— Record excerpts —
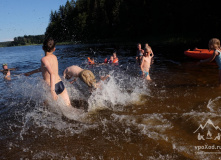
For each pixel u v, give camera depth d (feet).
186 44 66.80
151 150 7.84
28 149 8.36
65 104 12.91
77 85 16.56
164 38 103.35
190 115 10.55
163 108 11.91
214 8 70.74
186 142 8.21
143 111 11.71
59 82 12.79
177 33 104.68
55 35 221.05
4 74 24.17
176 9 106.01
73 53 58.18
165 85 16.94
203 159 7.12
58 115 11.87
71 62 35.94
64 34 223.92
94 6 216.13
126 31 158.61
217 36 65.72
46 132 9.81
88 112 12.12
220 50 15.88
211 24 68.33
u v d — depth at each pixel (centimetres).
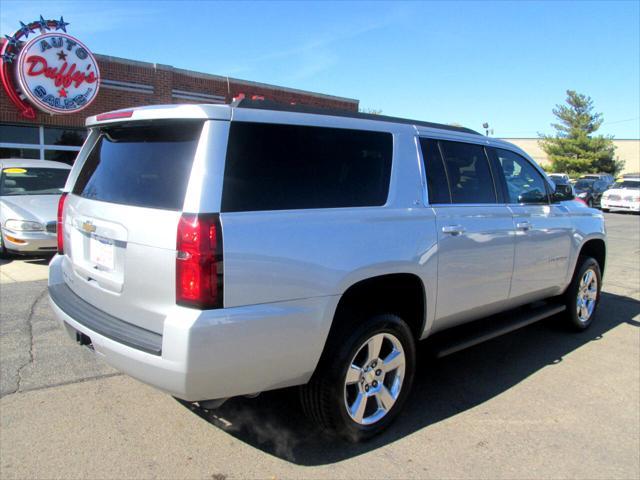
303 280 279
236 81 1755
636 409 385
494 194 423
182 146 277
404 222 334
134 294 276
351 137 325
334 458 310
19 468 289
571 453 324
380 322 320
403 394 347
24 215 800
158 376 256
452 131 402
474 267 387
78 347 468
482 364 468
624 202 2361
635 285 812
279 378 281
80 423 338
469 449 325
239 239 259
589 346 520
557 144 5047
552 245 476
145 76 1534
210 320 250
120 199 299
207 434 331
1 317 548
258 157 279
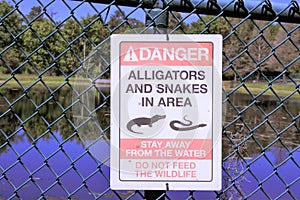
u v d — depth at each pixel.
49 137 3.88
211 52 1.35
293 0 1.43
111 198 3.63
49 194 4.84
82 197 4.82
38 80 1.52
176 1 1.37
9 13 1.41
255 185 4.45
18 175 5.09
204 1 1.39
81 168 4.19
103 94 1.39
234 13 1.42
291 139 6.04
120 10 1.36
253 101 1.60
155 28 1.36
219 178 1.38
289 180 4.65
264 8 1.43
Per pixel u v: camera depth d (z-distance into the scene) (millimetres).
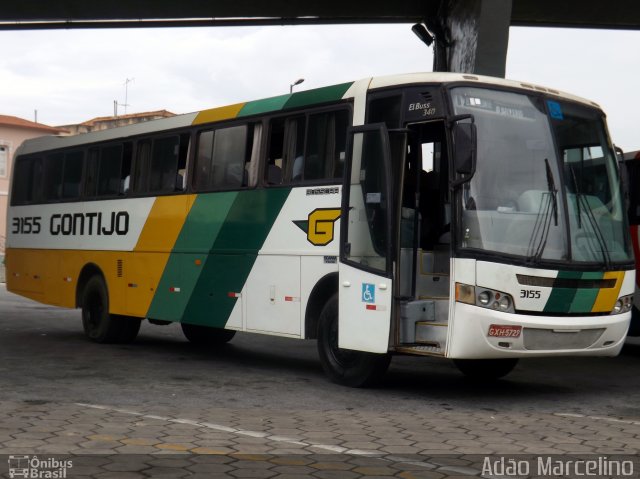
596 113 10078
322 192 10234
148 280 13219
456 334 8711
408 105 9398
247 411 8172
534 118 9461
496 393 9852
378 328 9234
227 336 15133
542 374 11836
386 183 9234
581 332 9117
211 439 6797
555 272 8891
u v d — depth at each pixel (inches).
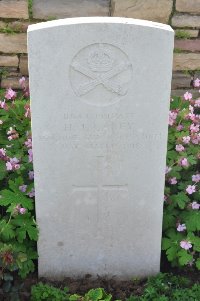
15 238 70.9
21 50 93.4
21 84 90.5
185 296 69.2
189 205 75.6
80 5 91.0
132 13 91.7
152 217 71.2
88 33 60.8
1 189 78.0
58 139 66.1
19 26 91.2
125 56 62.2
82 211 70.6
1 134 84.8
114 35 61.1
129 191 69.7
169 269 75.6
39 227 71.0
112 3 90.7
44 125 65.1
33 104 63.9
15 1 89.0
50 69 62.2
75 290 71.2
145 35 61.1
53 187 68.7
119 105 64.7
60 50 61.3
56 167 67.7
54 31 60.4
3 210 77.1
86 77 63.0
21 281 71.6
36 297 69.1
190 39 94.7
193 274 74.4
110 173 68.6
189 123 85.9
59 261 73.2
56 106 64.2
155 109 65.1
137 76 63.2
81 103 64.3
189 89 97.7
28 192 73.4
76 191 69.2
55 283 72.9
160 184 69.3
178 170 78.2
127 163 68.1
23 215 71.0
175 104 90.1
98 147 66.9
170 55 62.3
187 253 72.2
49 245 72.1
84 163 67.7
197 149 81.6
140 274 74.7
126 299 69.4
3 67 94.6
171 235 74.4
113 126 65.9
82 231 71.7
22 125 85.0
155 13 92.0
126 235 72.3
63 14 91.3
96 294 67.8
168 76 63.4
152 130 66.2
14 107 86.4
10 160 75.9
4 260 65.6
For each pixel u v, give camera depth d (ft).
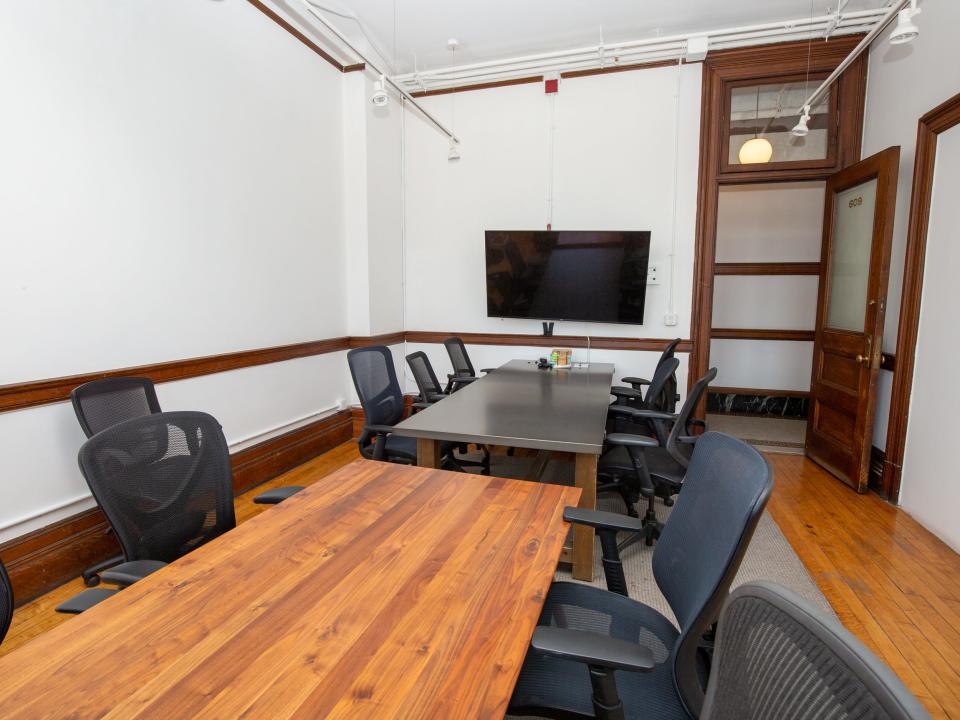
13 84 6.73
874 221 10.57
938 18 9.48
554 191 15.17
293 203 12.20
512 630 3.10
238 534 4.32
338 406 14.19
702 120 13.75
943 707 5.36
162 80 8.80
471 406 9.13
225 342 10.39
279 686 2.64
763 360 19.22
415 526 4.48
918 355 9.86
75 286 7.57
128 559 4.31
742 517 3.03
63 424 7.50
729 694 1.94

— Exercise brief —
The full listing, transcribed exactly and without its pictures, is the expected result.

— Exercise response —
For each pixel u v, give camera depth d (feet).
186 44 66.80
151 150 7.84
28 149 8.36
65 104 12.91
77 85 16.56
164 38 103.35
190 115 10.55
163 108 11.91
214 8 70.74
186 142 8.21
143 111 11.71
59 82 12.79
177 33 104.68
55 35 221.05
4 74 24.17
176 9 106.01
73 53 58.18
165 85 16.94
203 159 7.12
58 115 11.87
71 62 35.94
64 34 223.92
94 6 216.13
126 31 158.61
217 36 65.72
46 132 9.81
88 112 12.12
220 50 15.88
211 24 68.33
u v d — depth at each pixel (centimetres).
303 280 279
236 81 1755
636 409 385
494 194 423
182 146 277
404 222 334
134 294 276
351 137 325
334 458 310
19 468 289
571 453 324
380 322 320
403 394 347
24 215 800
158 376 256
452 131 402
474 267 387
78 347 468
482 364 468
624 202 2361
635 285 812
279 378 281
80 423 338
469 449 325
239 239 259
589 346 520
557 144 5047
552 245 476
145 76 1534
210 320 250
120 199 299
207 434 331
1 317 548
258 157 279
u v d — depth at each pixel.
49 137 3.88
211 52 1.35
293 0 1.43
111 198 3.63
49 194 4.84
82 197 4.82
38 80 1.52
176 1 1.37
9 13 1.41
255 185 4.45
18 175 5.09
204 1 1.39
81 168 4.19
103 94 1.39
234 13 1.42
291 139 6.04
120 10 1.36
253 101 1.60
155 28 1.36
219 178 1.38
289 180 4.65
264 8 1.43
Per pixel u v: camera depth d (z-distance into the scene) (millimetres).
596 113 10078
322 192 10234
148 280 13219
456 334 8711
408 105 9398
247 411 8172
534 118 9461
496 393 9852
378 328 9234
227 336 15133
542 374 11836
386 183 9234
581 332 9117
211 439 6797
555 272 8891
u v d — depth at each pixel (inches).
15 238 70.9
21 50 93.4
21 84 90.5
185 296 69.2
189 205 75.6
80 5 91.0
132 13 91.7
152 217 71.2
88 33 60.8
1 189 78.0
58 139 66.1
19 26 91.2
125 56 62.2
82 211 70.6
1 134 84.8
114 35 61.1
129 191 69.7
169 269 75.6
39 227 71.0
112 3 90.7
44 125 65.1
33 104 63.9
15 1 89.0
50 69 62.2
75 290 71.2
145 35 61.1
53 187 68.7
119 105 64.7
60 50 61.3
56 167 67.7
54 31 60.4
3 210 77.1
86 77 63.0
21 281 71.6
36 297 69.1
190 39 94.7
193 274 74.4
110 173 68.6
189 123 85.9
59 261 73.2
56 106 64.2
155 109 65.1
137 76 63.2
81 103 64.3
189 89 97.7
28 192 73.4
76 191 69.2
55 283 72.9
160 184 69.3
178 170 78.2
127 163 68.1
23 215 71.0
175 104 90.1
98 147 66.9
170 55 62.3
187 253 72.2
49 245 72.1
84 163 67.7
197 149 81.6
140 274 74.7
126 299 69.4
3 67 94.6
171 235 74.4
113 126 65.9
82 231 71.7
22 125 85.0
155 13 92.0
126 235 72.3
63 14 91.3
96 294 67.8
168 76 63.4
152 130 66.2
14 107 86.4
10 160 75.9
4 260 65.6
For each pixel u v, give camera depth d (ft).
13 84 6.73
874 221 10.57
938 18 9.48
554 191 15.17
293 203 12.20
512 630 3.10
238 534 4.32
338 406 14.19
702 120 13.75
943 707 5.36
162 80 8.80
471 406 9.13
225 342 10.39
279 686 2.64
763 360 19.22
415 526 4.48
918 355 9.86
75 286 7.57
128 559 4.31
742 517 3.03
63 424 7.50
729 694 1.94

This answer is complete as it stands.